DATASET Block Start

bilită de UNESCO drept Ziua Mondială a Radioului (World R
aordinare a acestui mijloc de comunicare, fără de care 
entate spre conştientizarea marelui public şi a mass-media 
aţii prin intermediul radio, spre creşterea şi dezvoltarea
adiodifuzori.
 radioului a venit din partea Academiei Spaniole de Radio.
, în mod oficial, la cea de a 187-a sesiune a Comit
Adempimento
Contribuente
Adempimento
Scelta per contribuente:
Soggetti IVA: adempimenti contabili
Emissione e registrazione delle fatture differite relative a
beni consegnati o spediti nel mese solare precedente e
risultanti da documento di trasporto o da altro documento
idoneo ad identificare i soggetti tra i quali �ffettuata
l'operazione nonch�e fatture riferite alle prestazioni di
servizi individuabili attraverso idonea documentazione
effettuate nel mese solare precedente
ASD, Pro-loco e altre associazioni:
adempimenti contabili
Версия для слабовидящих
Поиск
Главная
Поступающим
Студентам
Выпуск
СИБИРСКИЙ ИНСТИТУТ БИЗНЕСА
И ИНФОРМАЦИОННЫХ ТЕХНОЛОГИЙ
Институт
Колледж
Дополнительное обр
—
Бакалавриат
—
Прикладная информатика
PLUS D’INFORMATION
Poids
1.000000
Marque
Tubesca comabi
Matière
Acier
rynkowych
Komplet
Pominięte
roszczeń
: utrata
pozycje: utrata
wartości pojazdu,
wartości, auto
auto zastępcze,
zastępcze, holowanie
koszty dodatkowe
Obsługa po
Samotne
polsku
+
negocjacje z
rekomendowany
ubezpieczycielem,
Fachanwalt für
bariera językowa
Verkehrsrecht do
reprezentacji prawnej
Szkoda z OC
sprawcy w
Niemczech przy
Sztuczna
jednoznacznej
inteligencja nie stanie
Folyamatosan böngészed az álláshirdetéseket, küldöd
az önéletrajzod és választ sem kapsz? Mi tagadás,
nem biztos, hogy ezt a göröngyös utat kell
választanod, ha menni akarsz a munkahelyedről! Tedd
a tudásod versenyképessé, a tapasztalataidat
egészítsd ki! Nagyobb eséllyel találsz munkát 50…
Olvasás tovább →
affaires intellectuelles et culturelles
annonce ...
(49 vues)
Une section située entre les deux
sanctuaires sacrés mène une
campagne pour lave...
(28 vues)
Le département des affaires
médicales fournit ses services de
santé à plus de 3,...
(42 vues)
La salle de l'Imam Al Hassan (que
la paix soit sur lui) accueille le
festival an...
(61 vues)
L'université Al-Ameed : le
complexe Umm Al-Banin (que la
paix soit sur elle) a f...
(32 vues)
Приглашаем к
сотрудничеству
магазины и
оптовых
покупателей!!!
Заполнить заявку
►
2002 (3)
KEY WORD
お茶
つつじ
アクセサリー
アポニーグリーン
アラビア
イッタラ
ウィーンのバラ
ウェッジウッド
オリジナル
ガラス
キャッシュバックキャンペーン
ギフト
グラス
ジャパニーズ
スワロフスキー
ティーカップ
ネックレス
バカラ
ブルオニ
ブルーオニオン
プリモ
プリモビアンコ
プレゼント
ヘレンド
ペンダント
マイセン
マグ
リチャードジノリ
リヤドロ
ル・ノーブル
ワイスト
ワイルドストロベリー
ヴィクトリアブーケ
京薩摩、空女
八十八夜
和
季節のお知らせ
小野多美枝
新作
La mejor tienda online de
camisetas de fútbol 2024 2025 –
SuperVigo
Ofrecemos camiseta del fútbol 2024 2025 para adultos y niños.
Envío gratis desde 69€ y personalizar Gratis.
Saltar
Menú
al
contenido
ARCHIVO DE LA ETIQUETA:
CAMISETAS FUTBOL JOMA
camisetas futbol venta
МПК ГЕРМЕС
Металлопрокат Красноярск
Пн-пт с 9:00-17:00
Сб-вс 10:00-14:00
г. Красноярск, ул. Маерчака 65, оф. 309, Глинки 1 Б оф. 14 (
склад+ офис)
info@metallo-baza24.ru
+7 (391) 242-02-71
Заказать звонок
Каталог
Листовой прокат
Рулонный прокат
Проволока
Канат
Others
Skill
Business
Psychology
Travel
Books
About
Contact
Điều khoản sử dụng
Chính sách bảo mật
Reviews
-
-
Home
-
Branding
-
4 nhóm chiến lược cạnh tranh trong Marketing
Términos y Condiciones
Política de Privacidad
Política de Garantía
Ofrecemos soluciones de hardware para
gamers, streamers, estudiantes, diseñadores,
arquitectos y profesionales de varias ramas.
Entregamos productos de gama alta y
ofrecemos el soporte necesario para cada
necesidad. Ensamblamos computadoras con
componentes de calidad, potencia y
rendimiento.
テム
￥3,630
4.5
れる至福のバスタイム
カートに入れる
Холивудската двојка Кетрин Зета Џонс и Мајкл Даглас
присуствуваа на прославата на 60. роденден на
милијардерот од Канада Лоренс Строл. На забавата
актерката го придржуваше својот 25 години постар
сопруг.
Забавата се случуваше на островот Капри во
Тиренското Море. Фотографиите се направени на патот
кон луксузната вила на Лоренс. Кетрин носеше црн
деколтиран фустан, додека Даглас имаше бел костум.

DATASET Block End

§ ASSIGNMENT: Write out the lines of the listing from the very first line through the line containing "radioului a venit", including both, reproducing each one verbatim.

§ ANSWER FOR THIS EXERCISE:
bilită de UNESCO drept Ziua Mondială a Radioului (World R
aordinare a acestui mijloc de comunicare, fără de care 
entate spre conştientizarea marelui public şi a mass-media 
aţii prin intermediul radio, spre creşterea şi dezvoltarea
adiodifuzori.
 radioului a venit din partea Academiei Spaniole de Radio.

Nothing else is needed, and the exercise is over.